In a survey of 120 consumers conducted in a shopping mall, 80 consumers indicated that they buy Brand A of a certain product, 68 buy Brand B, and 42 buy both brands. How many consumers participating the survey buy:
a) At least one of these brands?
b) Exactly one of these brands?
For a):
Would this translate as n(A U B)
For b):
Would this translate as n(A U Bcomplement) and n(Acomplement U B)
For a , I know that it is 106.
n(A U B) = 80+68-42=106
But I am stuck on part b.
Would it be :
n(A U Bcomplement) = n(a) - n(A ∩ B)
and n (Acomplement U B) = n(b) - n(A ∩ B).
Or does DeMorgan's law apply to sets with complements?
Would it apply in the sense of n(AUBcomplement) = n(AcomplementUB)?

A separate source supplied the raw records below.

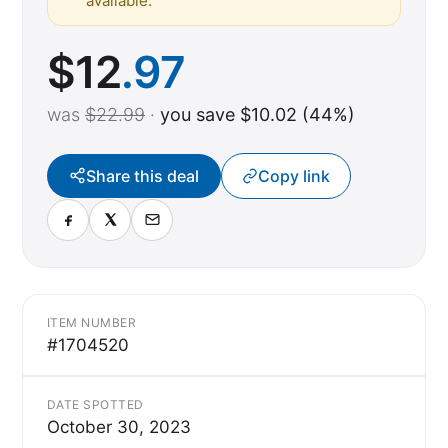
available.
$
12
.97
was
$22.99
·
you save $10.02 (44%)
Share this deal
Copy link
ITEM NUMBER
#1704520
DATE SPOTTED
October 30, 2023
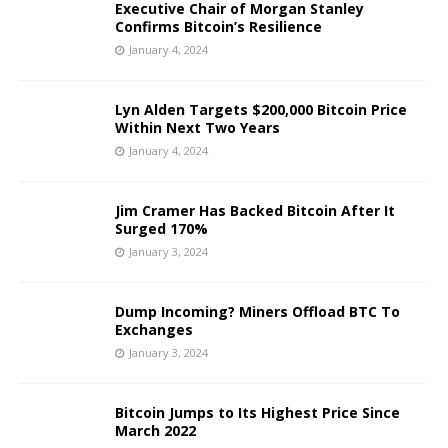
Executive Chair of Morgan Stanley
Confirms Bitcoin’s Resilience
January 4, 2024
Lyn Alden Targets $200,000 Bitcoin Price
Within Next Two Years
January 4, 2024
Jim Cramer Has Backed Bitcoin After It
Surged 170%
January 3, 2024
Dump Incoming? Miners Offload BTC To
Exchanges
January 3, 2024
Bitcoin Jumps to Its Highest Price Since
March 2022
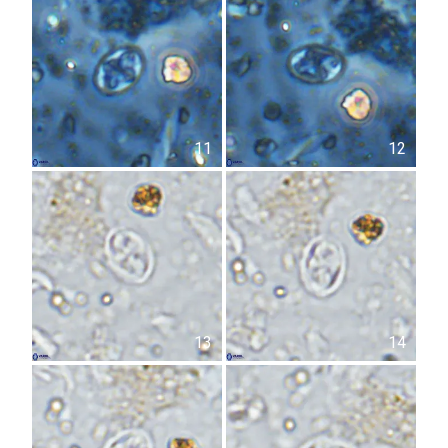
11
12
13
14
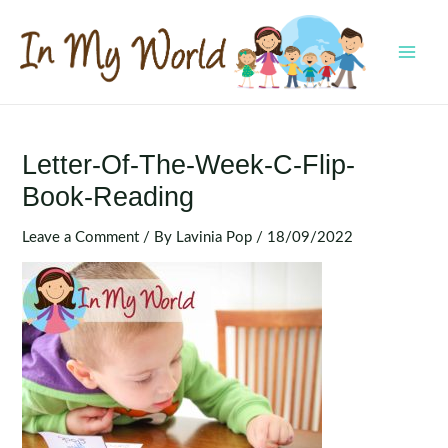
Skip
to
content
MAI
MEN
Letter-Of-The-Week-C-Flip-
Book-Reading
Leave a Comment
/ By
Lavinia Pop
/
18/09/2022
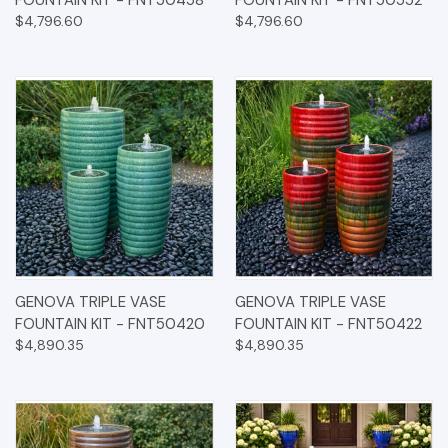
FOUNTAIN KIT - FNT50458
FOUNTAIN KIT - FNT50552
$4,796.60
$4,796.60
GENOVA TRIPLE VASE
GENOVA TRIPLE VASE
FOUNTAIN KIT - FNT50420
FOUNTAIN KIT - FNT50422
$4,890.35
$4,890.35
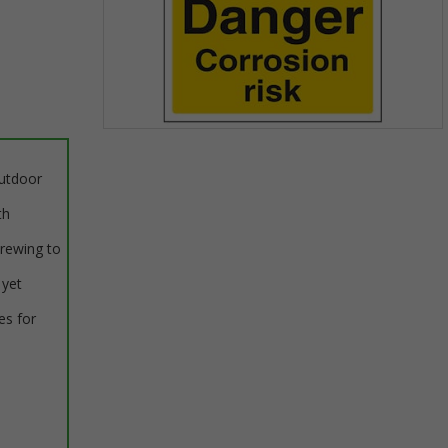
Item
1
outdoor
of
1
th
crewing to
 yet
es for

To find the number of consumers who buy at least one of the brands (a), you need to find the size of the union of the two sets (A and B), which represents the total number of consumers who buy either Brand A or Brand B or both.
To find the number of consumers who buy exactly one of the brands (b), you need to find the size of the union of two disjoint sets: (A - B) and (B - A). In other words, you need to determine the number of consumers who buy Brand A but not Brand B, and the number of consumers who buy Brand B but not Brand A, and then add them together.
Given the information you provided:
- The number of consumers who buy Brand A (n(A)) = 80
- The number of consumers who buy Brand B (n(B)) = 68
- The number of consumers who buy both brands (n(A ∩ B)) = 42
To find the number of consumers who buy at least one of these brands (a), you can use the formula:
n(A ∪ B) = n(A) + n(B) - n(A ∩ B)
Substituting the values:
n(A ∪ B) = 80 + 68 - 42 = 106
So, a total of 106 consumers participating in the survey buy at least one of these brands.
To find the number of consumers who buy exactly one of these brands (b), you can use the formula:
n((A - B) ∪ (B - A))
Substituting the values:
n((A - B) ∪ (B - A)) = (80 - 42) + (68 - 42) = 38 + 26 = 64
So, a total of 64 consumers participating in the survey buy exactly one of these brands.